You can MILK that!? Why yes, yes you can.
I know what you're thinking oat MILK!? I mean common, just keep it in the bowl with the dino eggs, please! Well Susan, I'm about to rock your oat-less world.
As plant-based milks - such as almond & cashew - have made a triumphant entrance into the alternative beverage world, it's not surprising that oats have caught up to the race. It's a great choice for those with allergies & intolerances to regular cow's milk or even nut-based milks, as oat milk is free of lactose, soy, nuts, and can be made gluten free with certified GF oats! It's seriously the whole package. Have I convinced you, yet?
The best part of it is, you can LITERALLY make any flavours you want! Chocolate, vanilla, pumpkin (maybe?), you name it. That pumpkin thing mayyy just need to be tested out this fall.

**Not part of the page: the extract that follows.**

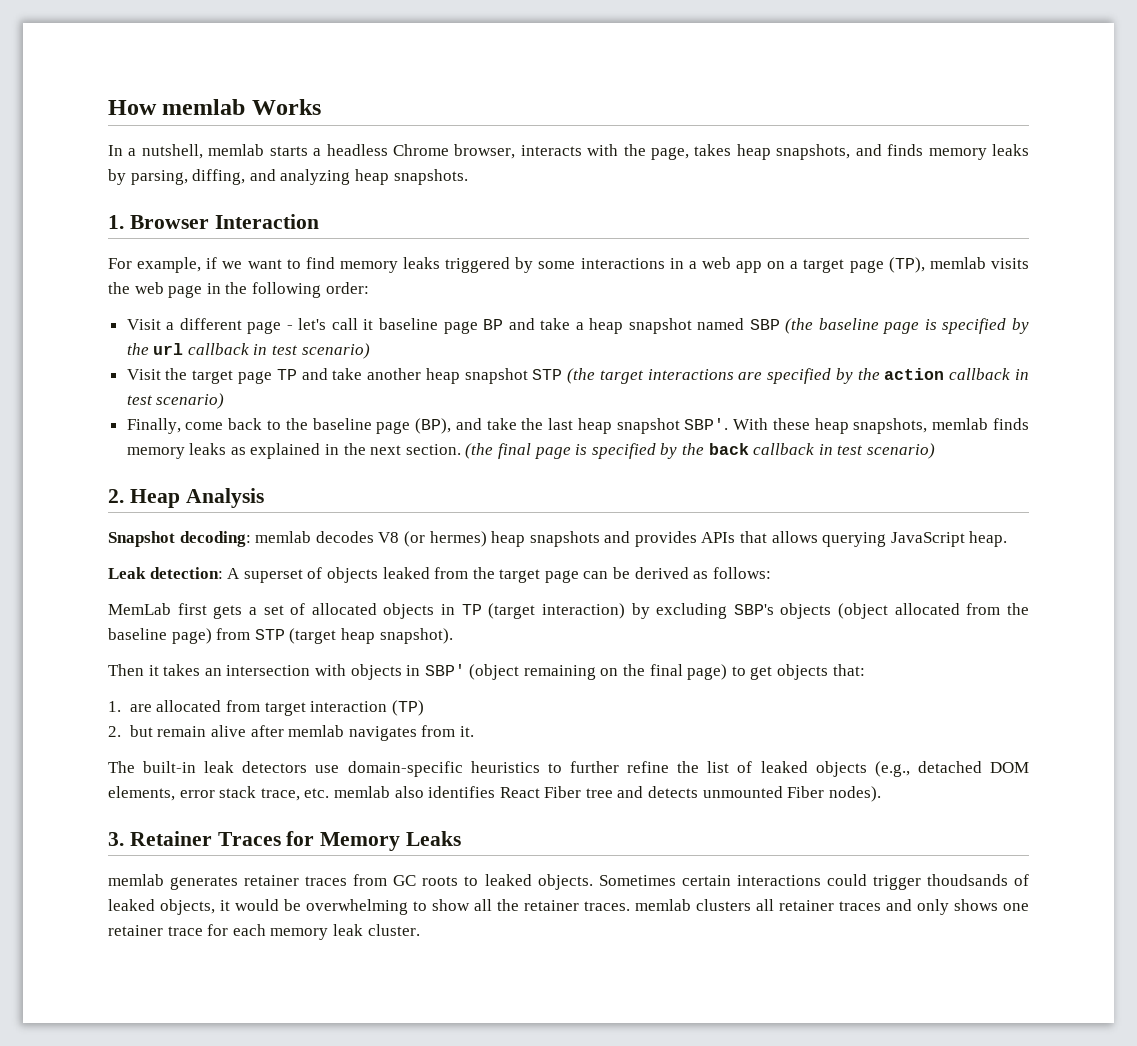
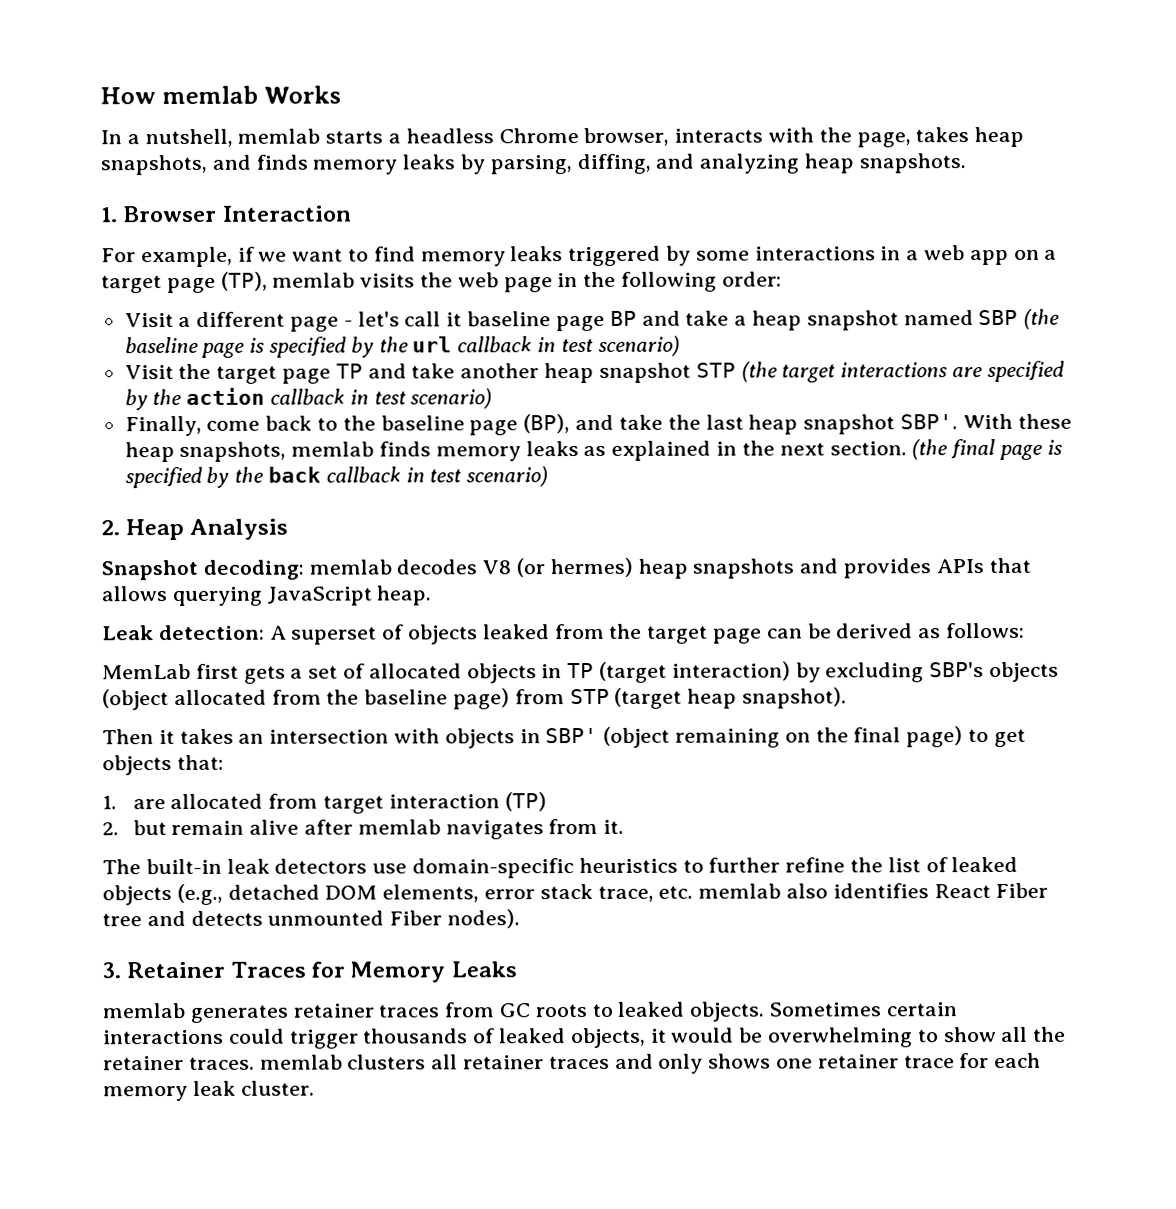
[926,874,1008,886] thoudsands -> [363,1028,469,1044] thousands

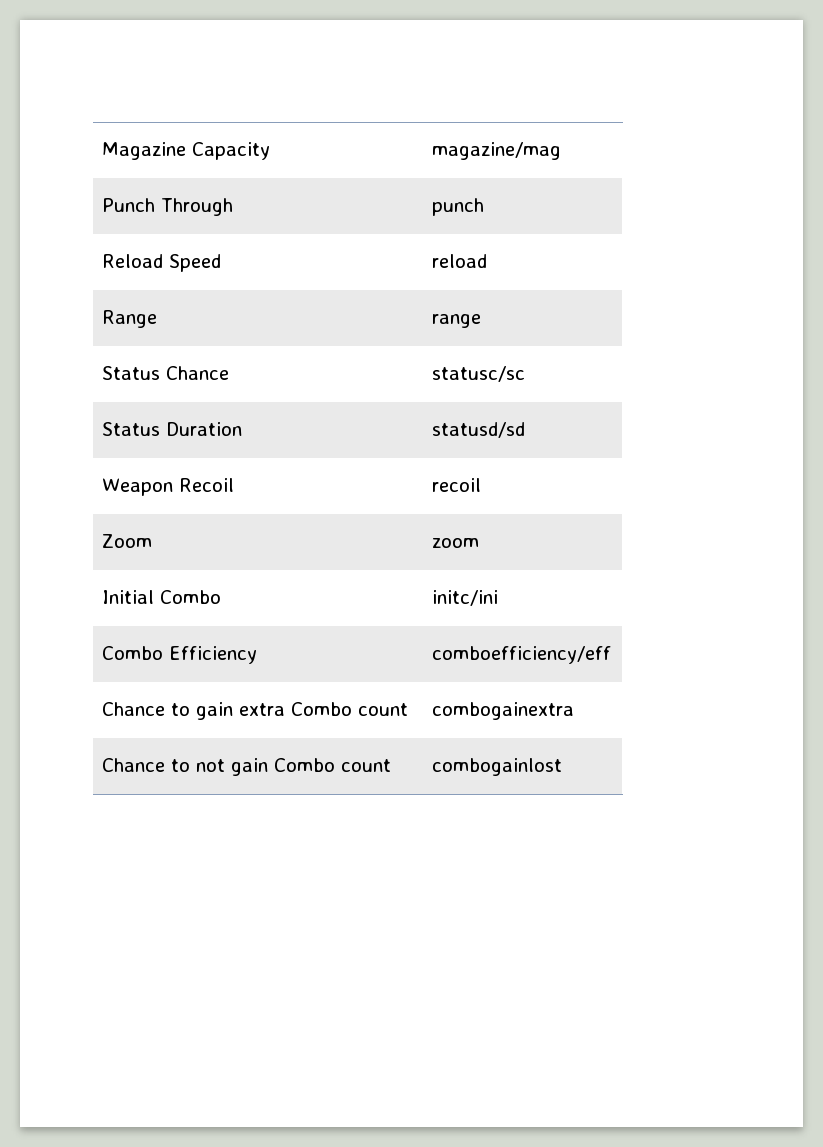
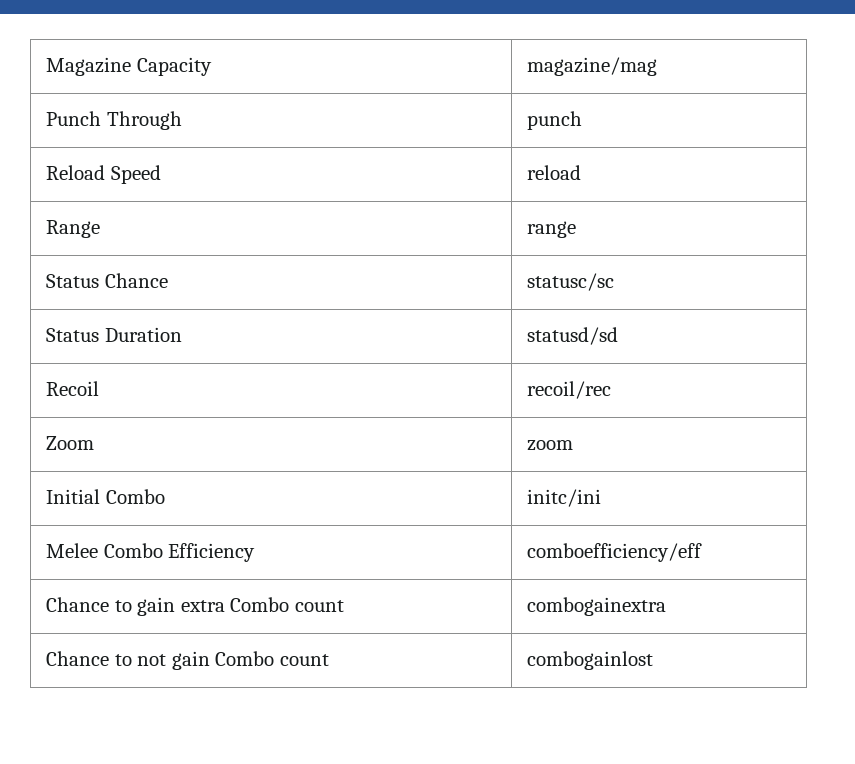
[102,478,174,496] Weapon -> (619, 336) none
[432,478,482,492] recoil -> [527,381,612,399] recoil/rec
(499, 598) none -> [46,543,99,558] Melee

Now, there are specific guidelines to follow for oat-milk-making to ensure it doesn't become slimy.
Tips for NON-slimy oat milk:
Don't soak the oats before-hand
Don't over-blend the oats (especially if you have a powerful blender, like a Vitamix)
Strain it with a fine strainer/sieve or layered cheesecloths
Strain milk more than once through, and avoid squeezing or pressing down on oats in strainer, as that causes the 'slime' to press through.
Use very COLD water for blending.
Okay, okay. Now to the REAL instructions!
You will need:
A strainer/sieve or cheesecloth
1 cup rolled oats (use GF oats if making gluten free)
4 cups cold water (use less if you want thicker milk)
1/2 tsp vanilla extract
1-2 pitted dates (more or less for sweetness)
A pinch of sea salt
Other optional ingredients you can add to customize your milk:
Berries & fruit
1. If using dates as a sweetener, soak them in hot water for 30 minutes prior to make them easier to blend.
2. Add your oats, water, and add-on ingredients to blender. Cover, and blend for 10-30 seconds until well combined. Remember, over-blending can cause mixture to become slimy - so do not over-blend.
3. Sample a spoonful of the mixture to ensure sweetness and flavour is good, and add extra ingredients and re-blend if need be.
4. Pour mixture into mixing bowl or large jar that is covered with a few layers of cheesecloth or pour over fine strainer. Double straining the mixture helps to thin it out, so I definitely recommend doing so. Do not press down or squeeze oats out of the cheesecloth or strainer, as that leads to more of the oat-slime to seep through.
5. Pour into sealed mason jar or container and refrigerate. Keeps in the fridge for up to 5 days. Shake well before use (as sediments sink to the bottom). Best used COLD, as heating it up can cause it to thicken. Can be used in baking, eating with granola, smoothies or to drink on its own! Also can be added to coffees!
Next time you run out of your regular almond milk - try making your own oat milk! I know I've got a bucketful of oats lying around (I meant to use them... #facepalm) so I figured it was time to turn them into something I'd use!
The store-bought oat milks are super delicious too (especially chocolate!), but there's something about making your own homemade milk that is so comforting.
And seriously, like I mentioned before - I think a "Pumpkin Oat Milk" recipe NEEDS to be tested out this fall. Because #PumpkinEverything.